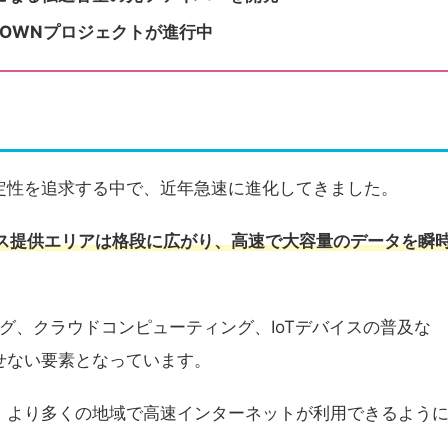
IOWNプロジェクトが進行中
定性を追求する中で、近年急速に進化してきました。
ビス提供エリアは格段に広がり、高速で大容量のデータを瞬
ング、クラウドコンピューティング、IoTデバイスの普及な
せない要素となっています。
、より多くの地域で高速インターネットが利用できるよう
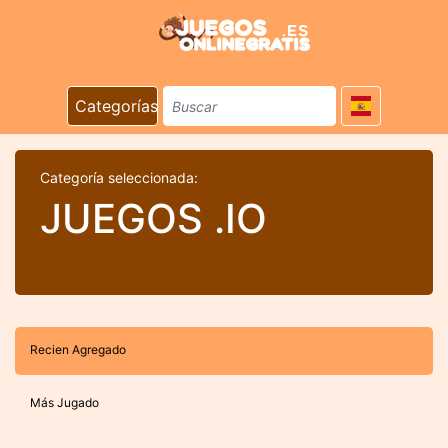
Categorías
Categoría seleccionada:
JUEGOS .IO
Recien Agregado
Más Jugado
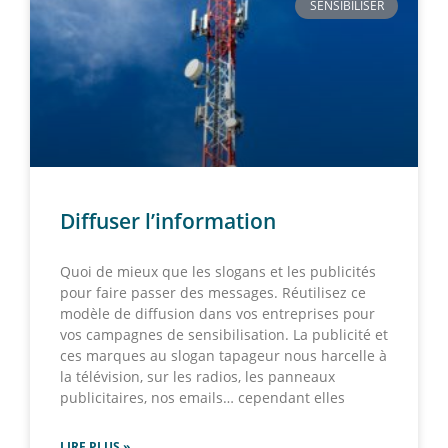
SENSIBILISER
Diffuser l’information
Quoi de mieux que les slogans et les publicités
pour faire passer des messages. Réutilisez ce
modèle de diffusion dans vos entreprises pour
vos campagnes de sensibilisation. La publicité et
ces marques au slogan tapageur nous harcelle à
la télévision, sur les radios, les panneaux
publicitaires, nos emails… cependant elles
LIRE PLUS »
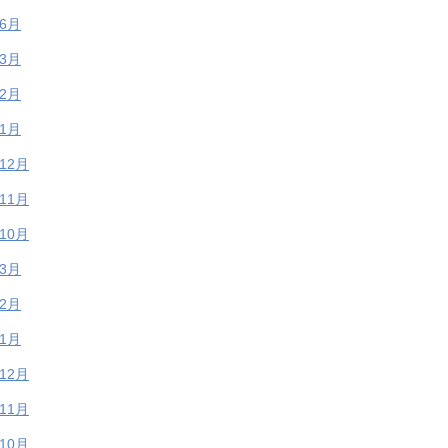
年6月
年3月
年2月
年1月
年12月
年11月
年10月
年3月
年2月
年1月
年12月
年11月
年10月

**Problem:** Please pick out every line in the rows above that contains the string "pour". Case counts.

**Output for this exercise:**
pour faire passer des messages. Réutilisez ce
modèle de diffusion dans vos entreprises pour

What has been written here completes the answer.